Pop-up outdoor dining
IE Italian Eatery, a restaurant in Minneapolis, Minnesota, got creative with its outdoor dining options when indoor dining was closed or limited. It started small, with an outdoor grill and small bar in their parking lot. They grilled a couple of simple dishes and offered a very limited selection of beer and wine. Customers would order from the grill and eat in their cars, at a nearby lake or bring lawn chairs to set up. When the line started to go around the block, the restaurant kicked it up a notch, putting up a tent above the grill and a now-full bar, complete with bar and table seating under the tent. Next, it got serious. They built a rooftop for the tent, where they set up bistro tables, creating two levels of seating. Soon came strings of lights on both levels, and voila, they had created the Pop Up Piazzia Grill Tent, the most romantic and popular outdoor dining venue in the neighborhood. By getting creative, their business boomed during the pandemic. They plan to keep it open until the Minnesota winter kicks in.
C-stores
For C-stores, it’s been less about serving commuters and more about becoming a quick substitute for a grocery store.
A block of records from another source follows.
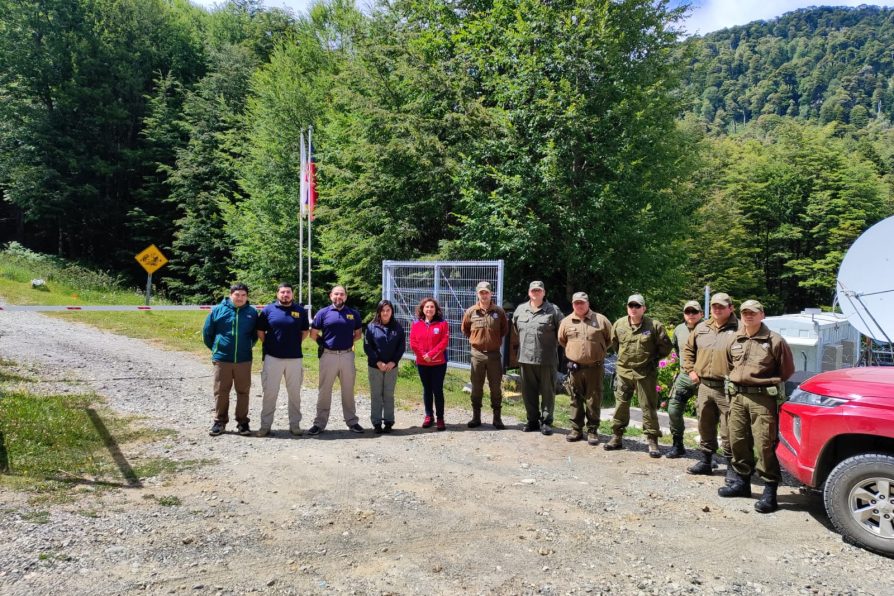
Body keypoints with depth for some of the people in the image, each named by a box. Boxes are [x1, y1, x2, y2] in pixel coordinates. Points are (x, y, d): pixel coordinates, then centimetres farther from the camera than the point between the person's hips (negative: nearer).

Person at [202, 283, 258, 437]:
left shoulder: (252, 312, 1)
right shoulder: (218, 310, -2)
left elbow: (256, 334, 15)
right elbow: (207, 332, 8)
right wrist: (215, 348, 12)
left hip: (244, 360, 1)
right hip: (221, 359, 0)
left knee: (243, 392, 6)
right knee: (221, 392, 7)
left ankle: (242, 422, 16)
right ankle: (219, 422, 19)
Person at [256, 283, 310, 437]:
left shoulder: (300, 311, 4)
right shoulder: (268, 310, 1)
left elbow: (305, 331, 14)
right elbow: (260, 331, 7)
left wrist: (294, 344, 7)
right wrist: (268, 346, 6)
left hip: (295, 358, 1)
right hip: (273, 358, -1)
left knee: (295, 393, 8)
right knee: (270, 393, 3)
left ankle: (295, 424, 18)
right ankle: (265, 425, 12)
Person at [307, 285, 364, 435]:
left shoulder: (353, 314, 6)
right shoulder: (323, 313, 0)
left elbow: (357, 334, 15)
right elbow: (313, 334, 4)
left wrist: (347, 341, 3)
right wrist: (326, 343, 6)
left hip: (347, 355, 2)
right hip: (328, 356, -1)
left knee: (348, 391, 10)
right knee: (324, 391, 5)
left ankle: (352, 422, 19)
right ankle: (320, 423, 12)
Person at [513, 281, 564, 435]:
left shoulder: (553, 311, -3)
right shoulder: (520, 310, 9)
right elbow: (515, 328, 23)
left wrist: (552, 345, 2)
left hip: (547, 359, -4)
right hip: (525, 358, 4)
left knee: (547, 392, 3)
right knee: (528, 392, 11)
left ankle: (546, 422, 13)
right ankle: (532, 420, 23)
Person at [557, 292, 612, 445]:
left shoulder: (600, 320, -1)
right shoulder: (566, 322, 4)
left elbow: (611, 338, 9)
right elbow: (561, 340, 18)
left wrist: (599, 350, 9)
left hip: (594, 367, -2)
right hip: (575, 367, 2)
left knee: (593, 400, 2)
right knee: (576, 400, 9)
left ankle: (592, 431, 11)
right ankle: (576, 429, 18)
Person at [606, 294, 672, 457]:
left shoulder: (654, 325, -9)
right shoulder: (619, 324, 1)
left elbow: (665, 346, 1)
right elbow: (614, 343, 20)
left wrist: (653, 359, 4)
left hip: (646, 374, -3)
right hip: (623, 371, 3)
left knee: (648, 407, 2)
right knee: (620, 405, 11)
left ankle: (652, 441, 10)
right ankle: (616, 437, 22)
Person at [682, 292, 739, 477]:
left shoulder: (738, 330, -7)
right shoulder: (701, 328, 12)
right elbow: (688, 349, 24)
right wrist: (690, 370, 15)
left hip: (727, 389, -6)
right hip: (704, 386, 6)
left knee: (729, 431, -1)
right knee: (705, 428, 16)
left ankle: (732, 467, 11)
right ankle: (705, 461, 29)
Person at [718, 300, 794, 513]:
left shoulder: (774, 341, -6)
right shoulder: (735, 340, 12)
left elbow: (787, 369, 1)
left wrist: (770, 385, 3)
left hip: (762, 398, -6)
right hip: (737, 397, 6)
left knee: (764, 444, -8)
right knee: (737, 441, 11)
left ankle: (770, 491, -1)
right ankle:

Switching up the prime time
Prime time for many C-stores is the morning commute, where their coffee sales, breakfast items and other to-go foods and drinks get customers through that long commute to work. The pandemic put an end to that commute for many people, and C-stores saw their sales drop during that time period as a result. Many savvy stores realized a new market was emerging — take-out dinner. Customers weren’t patronizing restaurants as much and needed quick dinner options for their families. Creating more grab-and-go dinner options filled that void. One way C-stores found to beef up their handheld, grab-and-go options was to partner with a local restaurant to offer branded sandwiches, salads and other signature items to further capitalize on the increasing need for dinner options.
Increasing grocery items
Customers have been wary of the grocery store during the pandemic. NACS Magazine pointed out that many C-stores have responded by becoming a quick alternative, stocking more produce and deli items. Some are partnering with local farmers to provide fresh, local produce as well.
Stocking more COVID essentials
Making sure to carry the essential items, like toilet paper, hand sanitizer, cleaners and plastic gloves, especially early on in the crisis, has been key to driving store traffic.
Ramping up service
CSP Daily News reports that many C-stores kicked service up a notch during the pandemic. For customers wary of entering the store, they instituted full-service options at the pump (and didn’t charge a premium) and curbside pickup of store purchases.
There’s a new term circulating when people talk about surviving this pandemic: PTG. We all know what PTSD is, post-traumatic stress disorder. This new term signifies post-traumatic growth. It means focusing on the positives of what we’ve learned through this crisis.
For the food industry, it can certainly mean the feeling of accomplishment, knowing we pivoted on a dime, shifted our sales models in the blink of an eye, pulled together and summoned creativity and innovation to survive. The lessons learned when we all come out on the other side of this crisis will be profound and long lasting.
*Nothing herein constitutes legal advice or other formal direction or guidance of any kind. The information herein is offered for general information purposes only.